Efetivamente, nos últimos anos, vários países europeus introduziram disposições nacionais para a rotulagem ambiental das embalagens.  É o caso de França, onde desde 2022, conforme o artigo L541-9-3 do Code de l’environnement, as embalagens recicláveis devem ostentar um ícone especifico (o logo ‘Triman’) e menções funcionais à sua triagem pós-consumo. Mais recentemente, Itália seguiu o mesmo caminho (Decreto Legislativo 3 settembre 2020 n. 116), enquanto, em Portugal, a rotulagem ambiental das embalagens é atualmente regulamentada através de um sistema voluntário, que tem já bastante expressão no segmento food.

Portanto, neste momento, coexistem no mercado comunitário vários sistemas de rotulagem ambiental das embalagens. Desta forma, a mesma embalagem comercializada em diversos mercados internacionais poderá vir a ostentar, em simultâneo, pictogramas e/ou instruções diferentes para a sua triagem depois da utilização. Aliás, a legislação portuguesa – designadamente o artigo 28.º, n.º. 2, do Decreto-Lei n.º 157-D/2017 (UNILEX) – permite expressamente tal coexistência no mercado nacional no caso das embalagens rotuladas em conformidade com a legislação de outros Estados-membros da UE. No entanto, se não se esclarecer de forma inequívoca que um determinado ícone e/ou menções se referem a um mercado específico, existe o risco concreto de que o consumidor não elimine os resíduos da embalagem como deve fazer.

Que, a nível europeu, o objetivo último seja a definição de um quadro jurídico mais harmonizado para a rotulagem ambiental das embalagens não se infere apenas da proposta legislativa atualmente em discussão.

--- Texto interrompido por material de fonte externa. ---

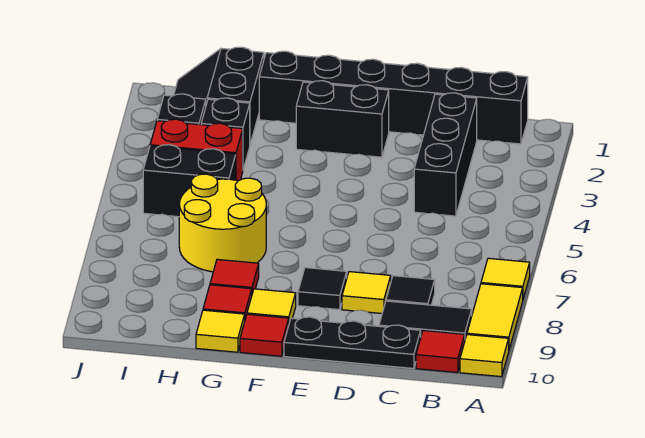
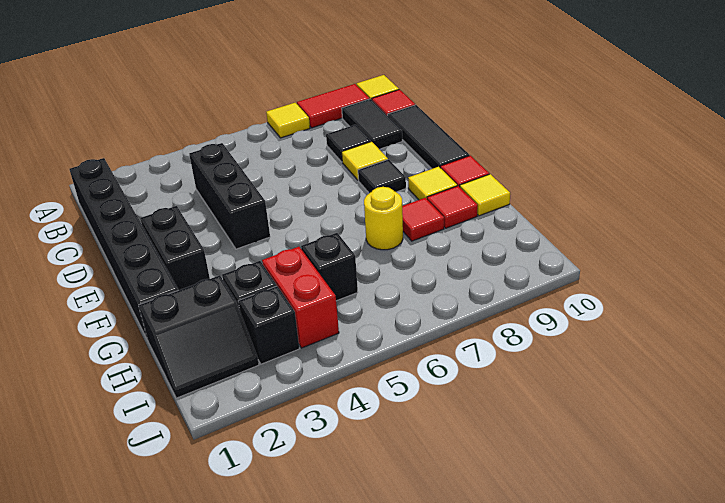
yellow tile A8:A9 level 1 -> red tile A8:A9 level 1
black brick C2:C4 level 1 -> black brick C4:E4 level 1
black plate C10:E10 level 1 -> black tile C10:E10 level 1
yellow round brick G6:H7 level 1 -> yellow round brick G7 level 1
black brick H5:I5 level 1 -> black brick H5 level 1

Em fevereiro deste ano, a Comissão Europeia abriu um procedimento de infração contra a França. Segundo o executivo comunitário, para além de não ter sido previamente notificada em conformidade com a Diretiva (UE) 2015/1535, a legislação francesa em matéria de rotulagem ambiental das embalagens integra uma violação do princípio da livre circulação das mercadorias, exigindo-se tal marcação também no caso das embalagens fabricadas noutros países da UE. Além disso, questiona-se a proporcionalidade da normativa francesa pois, devendo utilizar-se mais material no fabrico das embalagens para efeito das informações ambientais que têm de figurar no rótulo, vai consequentemente aumentar a quantidade de resíduos dessas embalagens.

O novo sistema de rotulagem ambiental europeu para as embalagens (alimentares e não) e para os respetivos ecopontos deverá aplicar-se a partir de 2028. Resta-nos ver, no entanto, se esta medida será suficiente para sensibilizar os consumidores a efetuar a triagem dos resíduos das embalagens na sua própria casa tal como indicado na rotulagem. As disposições legais e os esforços da indústria alimentar que visam tornar as embalagens mais sustentáveis serão frustrados caso os padrões de consumo não evoluam no mesmo sentido.